PULSE OXIMETRY or SaO2 - This is a non-invasive measure of one's oxygen saturation; that is, the amount of oxygen saturated in one's hemoglobin in terms of a percentage. This is not as accurate as the values obtained from a blood sample and should only be used as a gauge of one's oxygenation. Normal ranges are between 95-100%. Supplemental oxygen is not generally instituted unless SaO2 is less than 88-90% at rest.

Pulse oximetry is based on two principles: that oxyhemoglobin and deoxyhemoglobin differ in their absorption of red and infrared light (that is spectrophotometry), and that volume of arterial blood in tissue (and hence, light absorption by the blood) changes during the pulse (that is plethysmography).

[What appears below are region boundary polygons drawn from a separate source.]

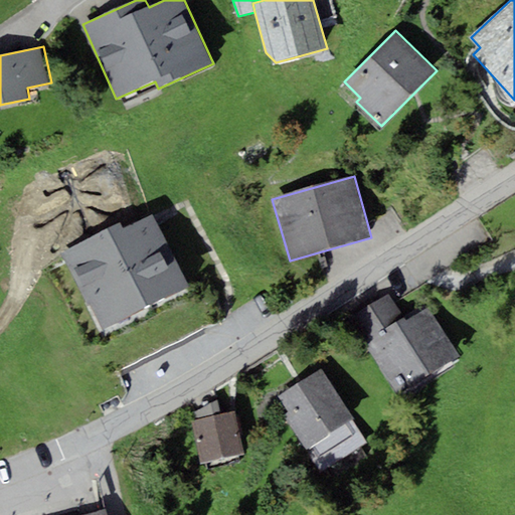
[(121,222),(62,252),(103,330),(191,285),(153,213),(124,228),(121,222)]
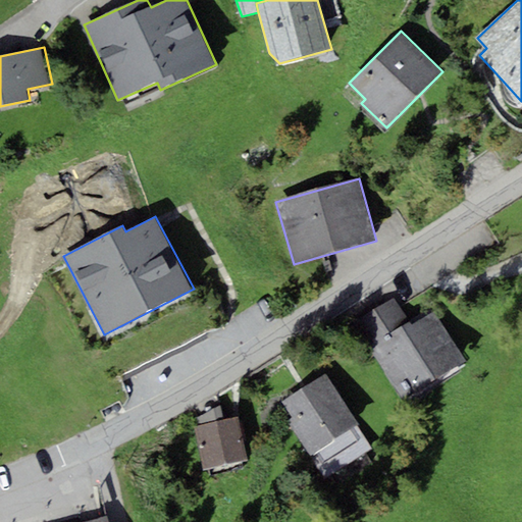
[(393,297),(354,323),(408,402),(467,360),(433,312),(413,326),(393,297)]
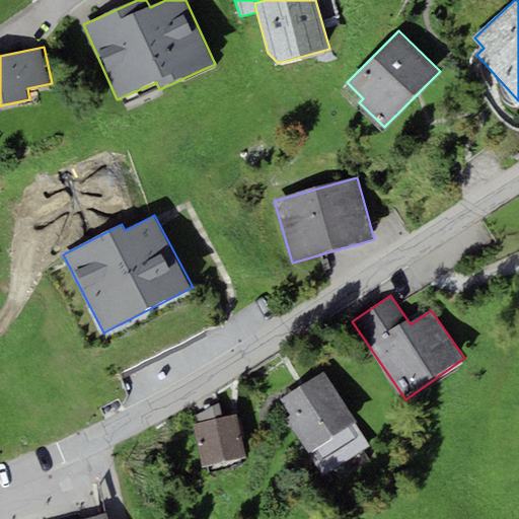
[(324,372),(282,400),(291,415),(286,418),(324,475),(372,445),(324,372)]
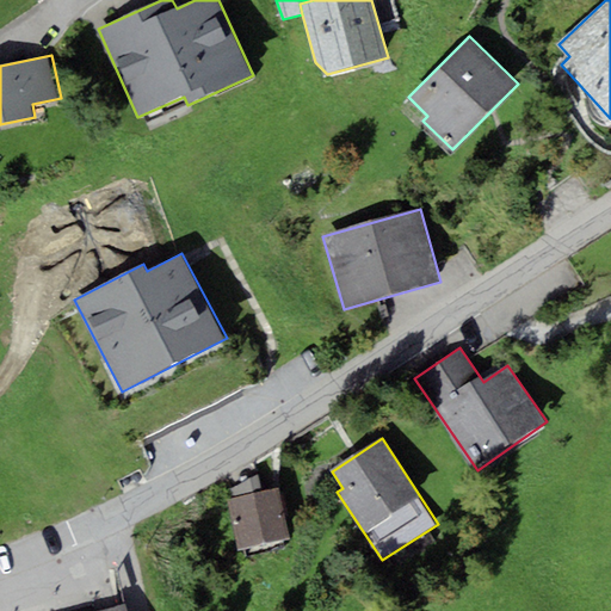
[(230,489),(232,498),(263,491),(259,475),(230,489)]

A pulse oximeter determines SpO2 by sending red and infrared light into a blood vessel bed and measuring changes in light absorption during the pulsatile cycle. Red and infrared low-voltage Light Emitting Diodes (LEDs) in the oximetry sensor serve as light sources, a photodiode serves as photo detector. Because oxyhemoglobin and deoxyhemoglobin differ in light absorption, the amount of red and infrared light absorbed by blood is related to hemoglobin and oxygen saturation.

To identify the oxygen saturation of the arterial hemoglobin, the sensor uses the pulsatile nature of arterial flow. During systole, a new pulse of arterial blood enters the vascular bed, and blood volume and light absorption increases. During diastole, the blood volume and light absorption reach their lowest point. The sensor bases its SpO2 measurements on the difference between maximum and minimum absorption (that is measurements at systole and diastole). By this means, it focuses on light absorption by pulsatile arterial blood, eliminating the effects of nonpulsatile absorbers such as tissue, bone, and venous blood.